• READING PASSAGE
--- --- ---

Priority Health Medicare step therapy requirements

Priority Health Medicare plans at times require use of first-line agents or classes of products before certain drugs or classes of drugs may be approved. The process is commonly referred to as step therapy.

Considerations in this process may include clinical effectiveness, potential for adverse events, and total overall cost of therapy. This is especially important since many new drugs do not offer significant clinical advantages, but come with a much higher cost.

Documenting therapeutic trial and clinical failure

The Pharmacy and Therapeutics Committee has approved the requirement for a physician to show documented evidence of therapeutic trial and clinical failure of a drug or drug class before PriorityMedicare plans will authorize the use of specific agents.

Exceptions may be granted on a case-by-case basis taking individual information into consideration.

Classes with step therapy requirements

Jump to the protocol for that class

Allergic rhinitis therapy
Anti-depressant therapy
Angiotensin receptor blocker (ARB) therapy
Non-sedating antihistamine (NSA) therapy
NSA-decongestant therapy
Asthma therapy
Proton pump inhibitor (PPI) therapy

Allergic rhinitis step therapy

Criteria for use of Singulair: The purpose of this step therapy protocol is to confirm that a patient using Singulair is using it for the treatment of an asthmatic condition rather than as a first line agent for allergic rhinitis. If a patient has a history of using any of the following drugs a claim for Singulair will process. If there is no history of using any of the following drugs, the claim will not process.

--- --- ---

• Lines from a dataset
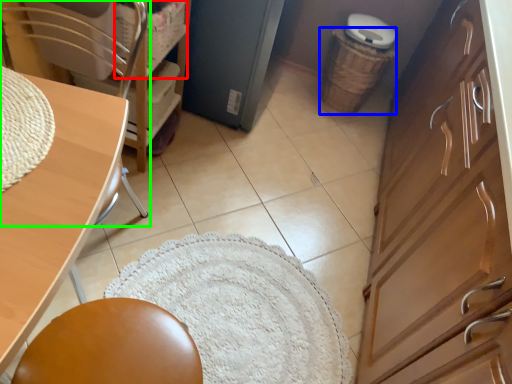
Question: Considering the real-world distances, which object is closest to basket (highlighted by a red box)? basket (highlighted by a blue box) or chair (highlighted by a green box).

Choices:
 (A) basket
 (B) chair

Answer: (B)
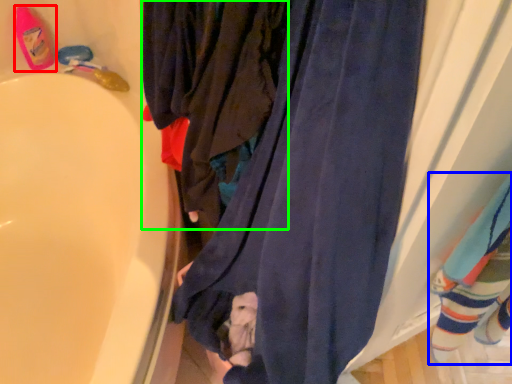
Question: Which object is the closest to the footwear (highlighted by a red box)? Choose among these: bath towel (highlighted by a blue box) or clothing (highlighted by a green box).

Choices:
 (A) bath towel
 (B) clothing

Answer: (B)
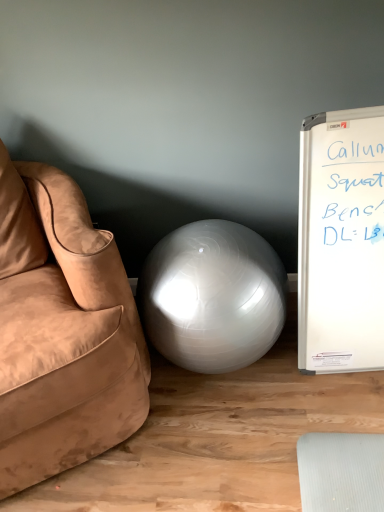
What do you see at coordinates (62, 331) in the screenshot?
I see `suede brown couch at left` at bounding box center [62, 331].

At what (x,y) coordinates should I click in order to perform the action: click on suede brown couch at left. Please return your answer as a coordinate pair (x, y). The width and height of the screenshot is (384, 512). Looking at the image, I should click on (62, 331).

Measure the distance between point (127, 364) and camera.

Point (127, 364) is 3.90 feet away from camera.

In order to click on satin white ball at center in this screenshot , I will do `click(213, 296)`.

In order to face satin white ball at center, should I rotate leftwards or rightwards?

Turn right approximately 3.328 degrees to face it.

What do you see at coordinates (213, 296) in the screenshot? I see `satin white ball at center` at bounding box center [213, 296].

The width and height of the screenshot is (384, 512). I want to click on suede brown couch at left, so click(62, 331).

Which is more to the left, suede brown couch at left or satin white ball at center?

suede brown couch at left is more to the left.

Which object is closer to the camera, suede brown couch at left or satin white ball at center?

suede brown couch at left is in front.

Considering the points (78, 343) and (250, 306), which point is behind, point (78, 343) or point (250, 306)?

Point (250, 306)

From the image's perspective, which one is positioned higher, suede brown couch at left or satin white ball at center?

suede brown couch at left, from the image's perspective.

From a real-world perspective, between suede brown couch at left and satin white ball at center, who is vertically higher?

In real-world perspective, suede brown couch at left is above.

Can you confirm if suede brown couch at left is thinner than satin white ball at center?

In fact, suede brown couch at left might be wider than satin white ball at center.

Which of these two, suede brown couch at left or satin white ball at center, stands taller?

suede brown couch at left.

Based on their sizes in the image, would you say suede brown couch at left is bigger or smaller than satin white ball at center?

Clearly, suede brown couch at left is larger in size than satin white ball at center.

Looking at this image, would you say satin white ball at center is part of suede brown couch at left's contents?

No, suede brown couch at left does not contain satin white ball at center.

Are suede brown couch at left and satin white ball at center making contact?

suede brown couch at left and satin white ball at center are clearly separated.

Is suede brown couch at left aimed at satin white ball at center?

No, suede brown couch at left is not oriented towards satin white ball at center.

Locate an element on the screen. studio couch lying on the left of satin white ball at center is located at coordinates (62, 331).

Is satin white ball at center at the right side of suede brown couch at left?

Yes.

Which object is more forward, satin white ball at center or suede brown couch at left?

suede brown couch at left is in front.

Considering the positions of points (263, 339) and (1, 354), is point (263, 339) closer to camera compared to point (1, 354)?

No, (263, 339) is further to viewer.

From the image's perspective, which is below, satin white ball at center or suede brown couch at left?

satin white ball at center, from the image's perspective.

From a real-world perspective, does satin white ball at center stand above suede brown couch at left?

Incorrect, from a real-world perspective, satin white ball at center is lower than suede brown couch at left.

Can you confirm if satin white ball at center is thinner than suede brown couch at left?

Indeed, satin white ball at center has a lesser width compared to suede brown couch at left.

Who is shorter, satin white ball at center or suede brown couch at left?

Standing shorter between the two is satin white ball at center.

Can you confirm if satin white ball at center is bigger than suede brown couch at left?

Incorrect, satin white ball at center is not larger than suede brown couch at left.

Is satin white ball at center inside or outside of suede brown couch at left?

satin white ball at center is not enclosed by suede brown couch at left.

Looking at this image, are satin white ball at center and suede brown couch at left making contact?

No, satin white ball at center is not next to suede brown couch at left.

Is satin white ball at center aimed at suede brown couch at left?

No, satin white ball at center does not turn towards suede brown couch at left.

Can you tell me how much satin white ball at center and suede brown couch at left differ in facing direction?

29 degrees.

In order to click on ball that is on the right side of suede brown couch at left in this screenshot , I will do `click(213, 296)`.

This screenshot has height=512, width=384. I want to click on studio couch in front of the satin white ball at center, so (62, 331).

The width and height of the screenshot is (384, 512). Find the location of `ball lying below the suede brown couch at left (from the image's perspective)`. ball lying below the suede brown couch at left (from the image's perspective) is located at coordinates (213, 296).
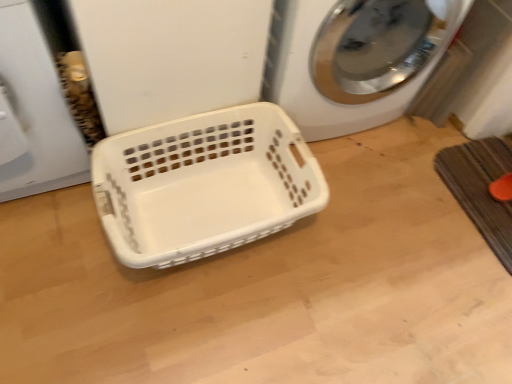
I want to click on free space in front of white plastic basket at center, so click(x=185, y=331).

--- --- ---

• YOUR INSTRUCTIONS
Please continue the step therapy text from where it stops, above the lines.

• TASK RESPONSE
  • H1 blocking agents
  • Glucocorticoids
  • Antihistamines
  • Bronchodilators, Anti-Inflammatories
  • Mast Cell Stabilizers

Anti-depressant therapy

New prescriptions only

  • Tricyclic antidepressants
  • Selective Serotonin Reuptake Inhibitors (SSRI)
  • Selective Serotonin & Norepinephrine Reuptake Inhibitors (SNRI)
  • Sulfonylureas
  • Biguanides
  • Insulins
  • Thiazolidinediones
  • Alpha-Glucosidase Inhibitors
  • Meglitinides

There are multiple purposes for this step therapy protocol for new prescriptions only. Meeting the step therapy requirements for a new prescription will automatically allow a member to receive future prescriptions.

  1. The protocol confirms that a patient has had a documented therapeutic trial and clinical failure of a generic SSRI, SNRI, or tricyclic before being able to receive a new prescription for Cymbalta.
  2. The protocol confirms the diagnosis of diabetes by confirming utilization of a drug for diabetes and before allowing the use of a new prescription for Cymbalta for the treatment of peripheral neuropathy.
  3. The protocol confirms previous use of generic gabapentin before allowing the use of a new prescription for Cymbalta for the treatment of peripheral neuropathy.

Angiotensin receptor blocker (ARB) therapy

  • Angiotensin-Converting Enzyme (ACE) Inhibitors

The purpose of this step therapy protocol is to confirm a documented therapeutic trial and clinical failure of an ACE Inhibitor before allowing the use of an ARB.

Non-sedating antihistamine (NSA) therapy

  • H1 blocking agents

Over-the-counter (OTC) loratadine and OTC cetirizine are covered benefits. The purpose of this step therapy protocol is to confirm the use of OTC loratadine or OTC cetirizine before allowing a claim for a formulary NSA.

Non-sedating antihistimine (NSA) decongestant therapy

  • H1 blocking agents

Over-the-counter (OTC) loratadine and OTC cetirizine are covered benefits. The purpose of this step therapy protocol is to confirm the use of OTC loratadine or OTC cetirizine before allowing a claim for a formulary NSA-decongestant.

Asthma therapy

  • Albuterol
  • Xopenex

The purpose of this step therapy protocol is to confirm the use of albuterol before allowing a claim for Xopenex to process.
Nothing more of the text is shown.